Um aspecto que assume centralidade e urgência nos movimentos sociais do
campo e da cidade e do conjunto da classe trabalhadora é que da ontologia materialista
deriva o projeto da pedagogia socialista que não separa a ciência dos homens da ciência
da natureza. Trata-se de dimensões diversas, mas não separáveis. Neste particular,
ganha importância basilar o desenvolvimento da ciência da agroecologia e sua aplicação
prática em larga escala. Nela reside a possibilidade da soberania alimentar em
contraponto à agricultura centrada na produção de alimentos altamente contaminados
por venenos cada vez mais potentes e destruidores da saúde e da vida
Por fim, cabe-nos indagar em que espaços concretos o projeto da pedagogia
socialista se mostra como germe em nossa sociedade e quais os embates que o tempo
presente nos demanda para seu desenvolvimento.
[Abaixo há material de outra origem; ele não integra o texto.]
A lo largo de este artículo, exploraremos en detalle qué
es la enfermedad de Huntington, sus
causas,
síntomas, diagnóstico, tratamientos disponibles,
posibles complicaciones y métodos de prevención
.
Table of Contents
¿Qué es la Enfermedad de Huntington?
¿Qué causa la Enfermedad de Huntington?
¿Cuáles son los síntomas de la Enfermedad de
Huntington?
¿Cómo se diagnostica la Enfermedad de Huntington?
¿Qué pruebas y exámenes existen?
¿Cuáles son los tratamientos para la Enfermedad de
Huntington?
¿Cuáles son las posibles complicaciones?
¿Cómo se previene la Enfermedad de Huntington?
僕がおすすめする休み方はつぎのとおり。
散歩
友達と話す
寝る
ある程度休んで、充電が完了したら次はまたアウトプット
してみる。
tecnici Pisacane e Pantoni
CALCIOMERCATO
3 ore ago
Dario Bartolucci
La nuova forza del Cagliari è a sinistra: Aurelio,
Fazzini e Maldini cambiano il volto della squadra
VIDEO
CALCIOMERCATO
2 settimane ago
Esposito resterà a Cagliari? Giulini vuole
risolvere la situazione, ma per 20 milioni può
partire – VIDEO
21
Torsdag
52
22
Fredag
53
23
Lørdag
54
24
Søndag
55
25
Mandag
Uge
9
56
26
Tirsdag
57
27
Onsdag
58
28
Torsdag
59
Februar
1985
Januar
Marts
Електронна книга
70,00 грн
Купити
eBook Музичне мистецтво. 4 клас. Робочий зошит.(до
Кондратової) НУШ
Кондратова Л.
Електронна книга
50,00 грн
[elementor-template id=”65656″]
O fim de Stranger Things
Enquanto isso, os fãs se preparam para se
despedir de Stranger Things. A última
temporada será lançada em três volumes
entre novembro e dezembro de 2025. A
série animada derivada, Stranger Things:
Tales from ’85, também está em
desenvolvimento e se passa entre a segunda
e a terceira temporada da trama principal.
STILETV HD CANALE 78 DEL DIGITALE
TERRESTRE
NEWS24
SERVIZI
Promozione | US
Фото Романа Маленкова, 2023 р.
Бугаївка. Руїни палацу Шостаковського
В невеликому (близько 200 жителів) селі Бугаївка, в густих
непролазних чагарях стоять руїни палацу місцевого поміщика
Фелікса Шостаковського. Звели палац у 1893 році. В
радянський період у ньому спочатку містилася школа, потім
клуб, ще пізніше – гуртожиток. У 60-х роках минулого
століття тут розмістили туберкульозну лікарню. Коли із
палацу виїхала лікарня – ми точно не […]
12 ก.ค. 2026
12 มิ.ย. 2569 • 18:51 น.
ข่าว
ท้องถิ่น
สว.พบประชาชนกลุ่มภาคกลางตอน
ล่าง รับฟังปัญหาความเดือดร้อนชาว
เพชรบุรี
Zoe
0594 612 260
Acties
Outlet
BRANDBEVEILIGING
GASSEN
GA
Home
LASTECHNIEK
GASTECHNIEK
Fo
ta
Na construção, ao longo de nossa
história, certamente vislumbramos isso no pensamento autonomista e dos socialistas nas
primeiras décadas do século XX. Também, nos seus acertos e equívocos, encontramos
este germe entre os comunistas, nas lutas camponesas e de movimentos urbanos.
O livro Pedagogia do oprimido, de autoria de Paulo Freire, é síntese de lutas na
sociedade e na educação popular. A partir dos estudos mais sistemáticos das obras de
Marx, Engels, Gramsci e Lenin, Pistrak e Makarenko e, mais recentemente, na de
Shulgin e Krupskaya encontramos, tanto na pedagogia histórico-crítica quanto nas
experiências teórico-práticas do legado dos pedagogos russos, o avanço da pedagogia
socialista no âmbito dos conteúdos e da forma de organização da escola.
No presente, quem mais avançou no plano teórico e na ação prática, num terreno
adverso pelas condições materiais e pela criminalização e perseguição dos aparelhos
repressivos do Estado, foram escolas que estão sob a orientação do Movimento dos
Trabalhadores Sem Terra. A dilatação do projeto de pedagogia socialista implica, antes
de tudo, pedagogia da luta de classes no campo e na cidade. O desafio é, pois, avançar
na radicalidade teórica da ontologia e epistemologia materialista para aguçarmos o olhar
e perceber em que momento se expressa esta luta e as formas concretas de sua
ampliação. Trata-se de dilatar entre nós o que levou Antônio Cândido a concluir que, de
fato, no plano das conquistas na ampliação dos direitos e desenvolvimento das
potencialidades humanas, o socialismo é a “doutrina triunfante”.